For some people the economics, the eco-credentials and the driving range will make sense.

For me, I think I’ll stick with my three-cylinder, low spec Aygo. Even if it is incredibly noisy inside the car compared with the tranquil Leaf.

The future’s electric. But not for a while.

(Dashboard image by Rudolf Simon via Wikipedia)

3 comments:

Timothy Belmont said...

I still wonder about the car's practicality, were I ever to drive to, say, Enniskillen for the weekend; or somewhere remote, like Florence Court.

I also wonder if there's enough confidence, yet, in electric cars, given their maximum range, depreciation, battery life, etc.

In principle, I'm keen and enthusiastic, apart from these hurdles to overcome.

Allan Leonard said...

Disciplined economics says you buy what appreciates (capital gain) but rent/lease what depreciates -- £239/month appears very reasonable in this circumstance, as it is more likely that the model you lease today will be replaced by a far technically superior version 3 years later (unlike vast majority of petrol cars, whose engines haven't radically altered in my 30-year driving lifetime.

It's the limited range, or rather lack of ready access to quick charge points for long journeys, that curtails its appeal.

Thanks for this write up!

Noel McNulty said...

Very interesting post, Alan.

I work in Titanic Quarter and live in Cookstown, so this would be right on the edge of practical for me, given the stated maximum range.

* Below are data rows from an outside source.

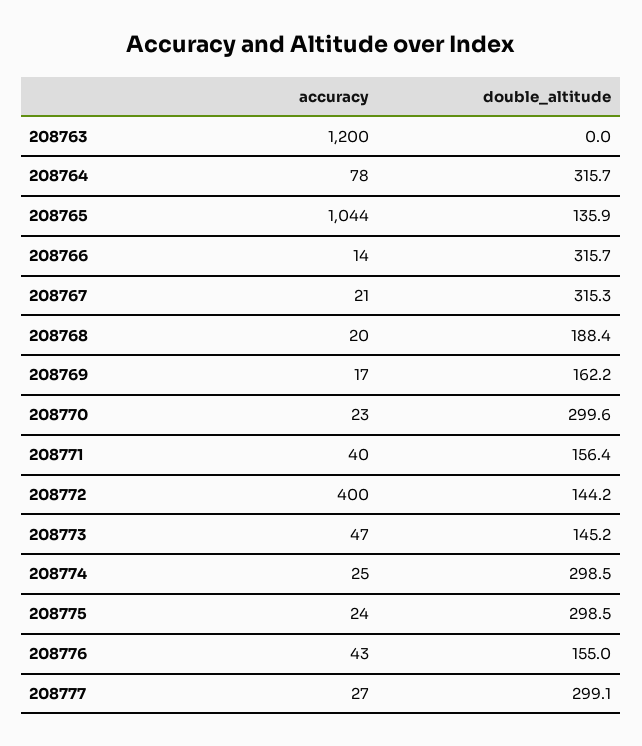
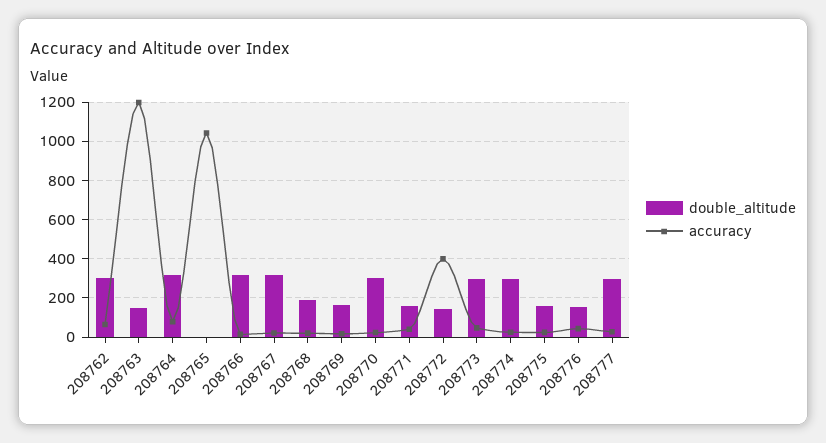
  {
    "accuracy": {
      "208763": 1200,
      "208764": 78,
      "208765": 1044,
      "208766": 14,
      "208767": 21,
      "208768": 20,
      "208769": 17,
      "208770": 23,
      "208771": 40,
      "208772": 400,
      "208773": 47,
      "208774": 25,
      "208775": 24,
      "208776": 43,
-     "208777": 27
+     "208777": 27,
+     "208762": 50
    },
    "double_altitude": {
-     "208763": 0,
+     "208763": 150,
      "208764": 315.7,
-     "208765": 135.9,
+     "208765": 0,
      "208766": 315.7,
      "208767": 315.3,
      "208768": 188.4,
      "208769": 162.2,
      "208770": 299.6,
      "208771": 156.4,
      "208772": 144.2,
-     "208773": 145.2,
+     "208773": 300,
      "208774": 298.5,
-     "208775": 298.5,
+     "208775": 150,
      "208776": 155,
-     "208777": 299.1
+     "208777": 299.1,
+     "208762": 300
    }
  }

But install a charging point or two here at the Northern Ireland Science Park (which seems an obvious site for same to me) and I could recharge while I'm at my desk. Now it's suddenly a potential commuter option.

I'd point out that the map on the eCarNi website seems out of date, by the way. There are at least two charge points in Cookstown/Moneymore which I have seen for myself, which are not shown online. That such basic information is not being kept up to date doesn't inspire confidence in me.

Perhaps once there are some of these on the second hand market I might be tempted to look again. Who'll fix it if it breaks down though. I can't see my current mechanic doing a course in DC motors, somehow!